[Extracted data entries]
============

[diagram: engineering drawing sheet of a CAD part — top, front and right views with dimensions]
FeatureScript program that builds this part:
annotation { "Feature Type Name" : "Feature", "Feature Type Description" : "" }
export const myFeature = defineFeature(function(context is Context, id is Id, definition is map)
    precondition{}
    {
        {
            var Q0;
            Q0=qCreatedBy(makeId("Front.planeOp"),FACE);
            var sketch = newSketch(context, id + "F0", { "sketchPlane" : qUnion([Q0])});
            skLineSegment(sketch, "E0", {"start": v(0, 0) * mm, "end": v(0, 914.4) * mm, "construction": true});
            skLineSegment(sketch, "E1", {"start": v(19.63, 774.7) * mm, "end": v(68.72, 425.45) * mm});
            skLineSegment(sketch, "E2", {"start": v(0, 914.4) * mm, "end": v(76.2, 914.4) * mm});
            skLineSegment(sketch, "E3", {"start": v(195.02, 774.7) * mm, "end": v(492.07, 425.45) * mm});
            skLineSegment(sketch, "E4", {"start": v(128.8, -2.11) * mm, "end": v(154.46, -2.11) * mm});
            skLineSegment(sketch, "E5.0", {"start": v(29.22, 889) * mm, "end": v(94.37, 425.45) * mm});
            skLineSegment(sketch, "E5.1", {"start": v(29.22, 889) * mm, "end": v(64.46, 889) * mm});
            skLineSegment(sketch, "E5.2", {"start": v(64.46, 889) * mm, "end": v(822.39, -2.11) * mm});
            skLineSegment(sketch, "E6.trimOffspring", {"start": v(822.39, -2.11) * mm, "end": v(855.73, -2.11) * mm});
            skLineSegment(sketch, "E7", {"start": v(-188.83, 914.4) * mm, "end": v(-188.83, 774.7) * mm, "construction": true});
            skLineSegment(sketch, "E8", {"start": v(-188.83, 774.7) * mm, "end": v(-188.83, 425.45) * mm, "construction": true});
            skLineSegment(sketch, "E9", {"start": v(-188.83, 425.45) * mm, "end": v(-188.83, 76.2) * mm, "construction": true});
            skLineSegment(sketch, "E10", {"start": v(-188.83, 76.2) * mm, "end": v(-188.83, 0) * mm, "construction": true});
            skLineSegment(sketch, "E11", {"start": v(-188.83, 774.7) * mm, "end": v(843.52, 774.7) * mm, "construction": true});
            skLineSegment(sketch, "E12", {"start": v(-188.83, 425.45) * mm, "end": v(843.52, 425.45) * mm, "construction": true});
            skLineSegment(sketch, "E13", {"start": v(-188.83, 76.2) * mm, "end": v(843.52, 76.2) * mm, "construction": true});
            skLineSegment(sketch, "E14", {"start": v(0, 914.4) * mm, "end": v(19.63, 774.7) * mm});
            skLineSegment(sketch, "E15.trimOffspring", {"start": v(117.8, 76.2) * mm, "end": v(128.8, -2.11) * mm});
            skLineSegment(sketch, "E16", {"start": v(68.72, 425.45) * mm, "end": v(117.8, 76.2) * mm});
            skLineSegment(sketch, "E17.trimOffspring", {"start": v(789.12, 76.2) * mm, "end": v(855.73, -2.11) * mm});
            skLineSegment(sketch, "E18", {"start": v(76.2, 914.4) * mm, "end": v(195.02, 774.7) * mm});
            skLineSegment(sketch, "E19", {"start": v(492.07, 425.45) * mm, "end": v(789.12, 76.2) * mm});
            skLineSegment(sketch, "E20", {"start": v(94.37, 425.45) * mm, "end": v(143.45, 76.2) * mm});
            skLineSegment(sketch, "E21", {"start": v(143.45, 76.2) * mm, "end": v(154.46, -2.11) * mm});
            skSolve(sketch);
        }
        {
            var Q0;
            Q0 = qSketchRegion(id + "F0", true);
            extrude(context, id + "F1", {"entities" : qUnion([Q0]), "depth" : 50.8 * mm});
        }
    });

============

→ EXERCISE DESCRIPTION
Please reproduce the listing from its very start through the line that contains "export const myFeature", with both ends included.

→ EXERCISE OUTPUT
[diagram: engineering drawing sheet of a CAD part — top, front and right views with dimensions]
FeatureScript program that builds this part:
annotation { "Feature Type Name" : "Feature", "Feature Type Description" : "" }
export const myFeature = defineFeature(function(context is Context, id is Id, definition is map)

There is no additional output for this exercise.